It is the obvious which is so difficult to see most of the time.
– Isaac Asimov
I’m not the sharpest trowel in the tool shed.
It was in the middle of my seventh summer in my home in Sidney, British Columbia that I finally noticed something in my garden. Seven gardening seasons is a significant amount of time to get a feel for one’s garden. One would have hoped I would have solved this particular mystery sooner—but no.
Here’s the scoop:
At the very back of my yard was a shade garden filled with plants that thrive in, well, shade. Although the shade garden was much fuller than it was when I first moved in, you would think from the amount of time, attention and water I had put into that garden, it would be far lusher than it was.
Every spring, I added new plants. I weeded. I watered. I diligently added in a mixture of soil, compost and manure around each plant. As spring turned into summer, I hand-watered each plant every second or third day. I added fertilizer. I watered some more. I pruned. I added more water.
That silly shade garden got more attention than the entire interior of my home!
And yes, the plants were surviving but they weren’t exactly thriving. In fact, they pretty much stayed the same size from year to year.
Then, one evening in year seven, I was, yet again, hand watering each plant and I got to thinking, again, about the possible reasons WHY the soil in the shade garden looked like it belonged in the Sahara instead of a very-well-cared-for shade garden on Vancouver Island.
And it (finally) occurred to me that the source of the shade in my shade garden might well have something to do with the situation. So I did a quick tree count…I had SEVEN massive trees in that shade garden.

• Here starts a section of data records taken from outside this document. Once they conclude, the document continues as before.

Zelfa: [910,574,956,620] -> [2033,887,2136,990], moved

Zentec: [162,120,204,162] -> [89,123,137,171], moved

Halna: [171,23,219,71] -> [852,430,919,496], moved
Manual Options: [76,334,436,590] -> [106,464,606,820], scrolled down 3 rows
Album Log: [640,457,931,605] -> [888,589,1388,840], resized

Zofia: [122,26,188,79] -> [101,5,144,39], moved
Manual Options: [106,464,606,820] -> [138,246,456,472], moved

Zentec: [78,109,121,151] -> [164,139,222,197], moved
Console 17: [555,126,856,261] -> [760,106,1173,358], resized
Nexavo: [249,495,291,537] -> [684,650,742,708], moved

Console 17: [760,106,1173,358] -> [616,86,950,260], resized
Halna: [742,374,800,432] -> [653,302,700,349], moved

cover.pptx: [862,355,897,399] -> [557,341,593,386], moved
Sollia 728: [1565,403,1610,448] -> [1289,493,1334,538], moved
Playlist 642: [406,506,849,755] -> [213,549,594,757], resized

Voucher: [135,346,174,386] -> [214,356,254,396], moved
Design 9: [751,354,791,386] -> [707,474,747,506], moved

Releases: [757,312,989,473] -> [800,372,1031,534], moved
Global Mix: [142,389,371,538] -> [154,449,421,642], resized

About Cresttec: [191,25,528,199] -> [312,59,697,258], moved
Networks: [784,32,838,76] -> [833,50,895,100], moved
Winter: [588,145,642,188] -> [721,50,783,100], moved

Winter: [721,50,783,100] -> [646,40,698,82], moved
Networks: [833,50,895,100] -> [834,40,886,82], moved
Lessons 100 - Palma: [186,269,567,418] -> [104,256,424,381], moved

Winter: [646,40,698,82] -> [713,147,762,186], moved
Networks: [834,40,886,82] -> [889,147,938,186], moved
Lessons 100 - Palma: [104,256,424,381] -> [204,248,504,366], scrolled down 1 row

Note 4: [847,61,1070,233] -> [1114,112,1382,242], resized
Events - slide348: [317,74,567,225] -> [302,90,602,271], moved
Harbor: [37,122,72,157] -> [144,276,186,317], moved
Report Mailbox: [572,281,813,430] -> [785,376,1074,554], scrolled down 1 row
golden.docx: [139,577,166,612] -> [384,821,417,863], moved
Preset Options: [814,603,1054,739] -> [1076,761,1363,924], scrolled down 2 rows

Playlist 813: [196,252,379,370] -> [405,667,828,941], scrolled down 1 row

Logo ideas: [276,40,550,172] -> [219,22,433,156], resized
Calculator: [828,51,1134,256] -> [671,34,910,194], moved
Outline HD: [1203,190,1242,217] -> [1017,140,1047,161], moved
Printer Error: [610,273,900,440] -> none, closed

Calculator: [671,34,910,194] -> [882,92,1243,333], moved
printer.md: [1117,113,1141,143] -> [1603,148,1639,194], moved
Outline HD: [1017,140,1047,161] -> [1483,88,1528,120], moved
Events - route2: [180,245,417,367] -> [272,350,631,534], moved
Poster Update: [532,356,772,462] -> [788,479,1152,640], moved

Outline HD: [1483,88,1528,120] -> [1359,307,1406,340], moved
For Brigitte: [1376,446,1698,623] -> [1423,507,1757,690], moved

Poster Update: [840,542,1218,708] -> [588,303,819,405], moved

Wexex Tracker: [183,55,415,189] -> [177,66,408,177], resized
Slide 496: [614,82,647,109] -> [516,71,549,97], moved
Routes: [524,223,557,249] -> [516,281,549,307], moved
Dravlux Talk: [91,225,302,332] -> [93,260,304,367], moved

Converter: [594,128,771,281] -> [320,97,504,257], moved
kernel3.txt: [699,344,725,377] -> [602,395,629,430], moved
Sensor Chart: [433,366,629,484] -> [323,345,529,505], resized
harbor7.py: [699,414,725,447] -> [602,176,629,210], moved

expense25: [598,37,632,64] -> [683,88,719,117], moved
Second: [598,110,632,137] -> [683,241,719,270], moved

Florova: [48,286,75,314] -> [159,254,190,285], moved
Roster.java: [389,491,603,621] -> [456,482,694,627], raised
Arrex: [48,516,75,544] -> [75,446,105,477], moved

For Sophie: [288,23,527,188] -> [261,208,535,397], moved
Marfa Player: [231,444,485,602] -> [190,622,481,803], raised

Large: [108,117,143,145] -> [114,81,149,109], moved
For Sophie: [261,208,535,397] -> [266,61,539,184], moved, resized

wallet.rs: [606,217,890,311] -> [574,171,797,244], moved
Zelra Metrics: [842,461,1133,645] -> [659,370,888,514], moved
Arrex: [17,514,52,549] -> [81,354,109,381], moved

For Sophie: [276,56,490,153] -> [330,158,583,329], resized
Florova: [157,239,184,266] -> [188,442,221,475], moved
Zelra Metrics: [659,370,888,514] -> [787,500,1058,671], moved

So the vast majority of the water I had been trying to give the smaller plants had promptly been sucked away by the extensive root systems of the big trees. Though chagrined it had taken me seven summers to solve this rather obvious mystery, I quickly moved on to figuring out what the heck to DO about it.
I had five options:
- Cut down some, or all, of the big trees (there goes the shade)
- Keep the trees but pull up all the shrubs and other plants and replant them in large pots and planters so they won’t be sharing the same soil as the tree roots.
- Install some sort of automatic irrigation system that was more water-efficient and less labor-intensive.
- Don’t change anything—just keep manually watering the plants all the time.
- Sell my home and move.
I mentioned to a friend I was writing a blog about my shade garden revelation because I suspected there may also be some sort of analogy to life lurking in the soil situation…something about how the massive root systems of the big trees are sucking up all the water I was trying to give to the smaller plants…and how this is often people roll, too.
For let’s face it: try as we might sometimes to change something in ourselves or our lives that we know isn’t working, if we don’t first recognize the source—be that another person/people, project, job, habit/s, situation, our own attitude or negative thoughts, etc—sucking the lion’s share of our time and energy (and perhaps money), despite our best efforts, things are NOT going to change.
To this bit of brainstorming, my friend nodded.
“Yes,” she said. “I get where you’re going with that. But there’s a significant difference between the smaller plants in your garden having their water sucked away by the big trees—and a person who is being sucked dry by another person, circumstance, their own negative attitude and so on.”
“The person who is being sucked dry,” she continued, “by whatever seemingly stronger force is allowing that to happen. They may not think they have a choice to make a change—but they always do. It just may not be pretty.”
A few days later, I told my neighbor about how I’d unearthed the mystery of my perpetually dry shade garden.
To which he smiled and asked, “And have you ever wondered, Maryanne, why the cedar bushes between our two backyards are so big?”
I glanced over at the, admittedly rather large, cedar bushes—then back at my neighbor.
“Uh…no,” I said.
And come to think of it, I had NEVER watered those cedars—not once in seven summers.
“My pond had a slow leak for years,” my neighbor explained. “But I finally fixed it last year, so you may have to water those cedar bushes at some point.”
I threw back my head and laughed.
There you have it…no shortage of life lessons to be learned from the old garden.
Here are two:
If you aren’t thriving like you know you could be, take a good look around at what—or who—might be sucking you dry by stealing your precious time or energy. Sometimes the obvious answer is difficult to see. It might also be difficult to admit.
Likewise, if something in you or your life is blossoming beyond reasonable explanation, there just might be a secret source of…irrigation coming from somewhere.